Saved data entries
== Segment start ==
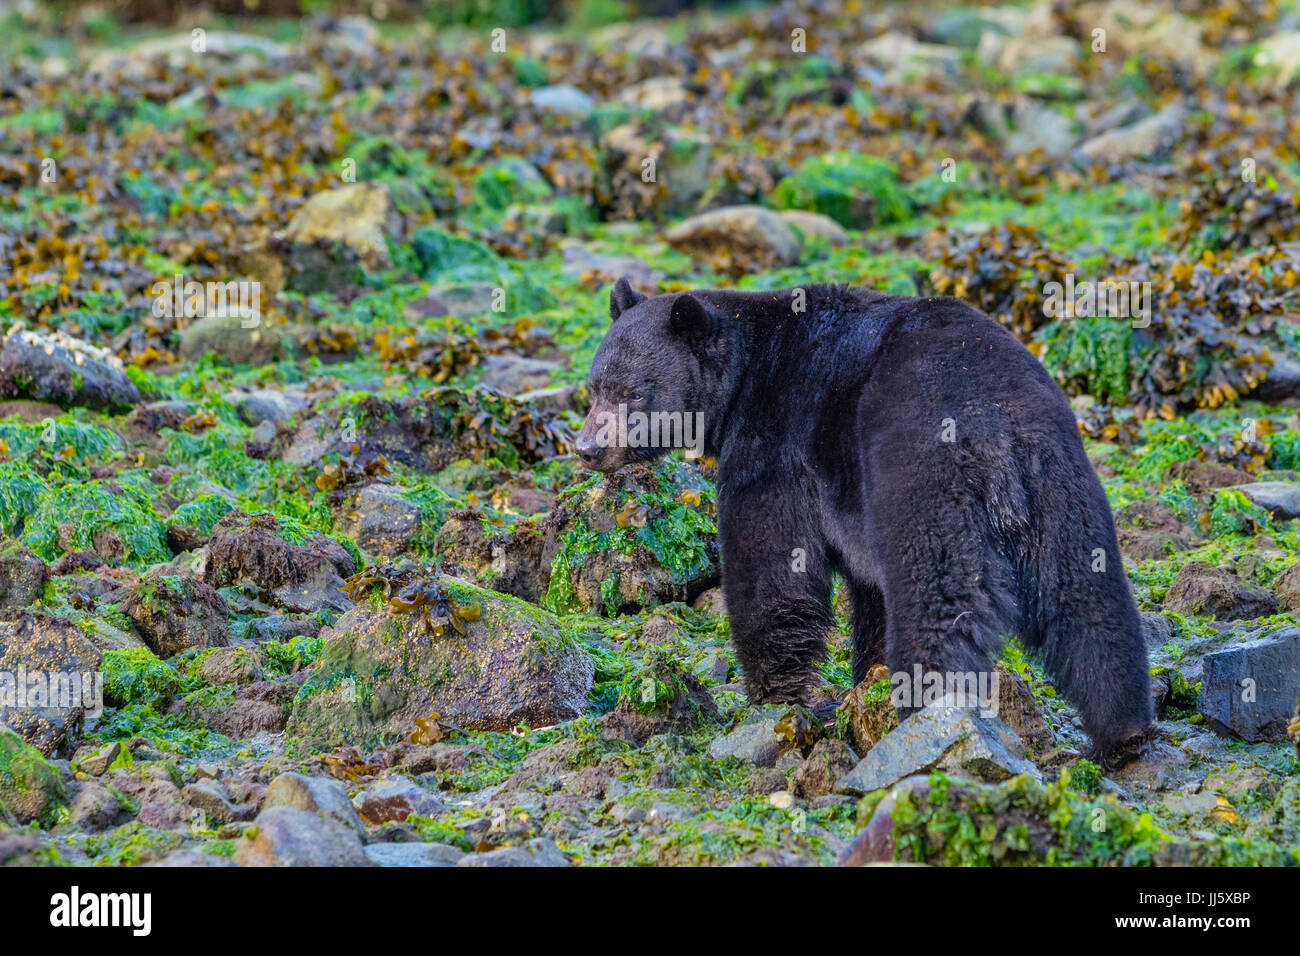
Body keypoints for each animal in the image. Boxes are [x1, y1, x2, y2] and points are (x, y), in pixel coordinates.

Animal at [579, 278, 1159, 770]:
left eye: (634, 393)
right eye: (593, 388)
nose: (587, 448)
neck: (745, 373)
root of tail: (994, 426)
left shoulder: (777, 442)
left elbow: (773, 565)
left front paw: (774, 699)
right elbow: (870, 594)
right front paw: (862, 684)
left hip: (923, 480)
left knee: (936, 608)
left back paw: (931, 721)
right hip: (1061, 487)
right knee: (1088, 601)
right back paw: (1123, 731)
== Segment end ==
◆ What is expected: Please find each line in the records above that holds the word "right", and copy it.

◆ Task output:
right eye: (593, 388)
right elbow: (870, 594)
right front paw: (862, 684)
right hip: (1061, 487)
right knee: (1088, 601)
right back paw: (1123, 731)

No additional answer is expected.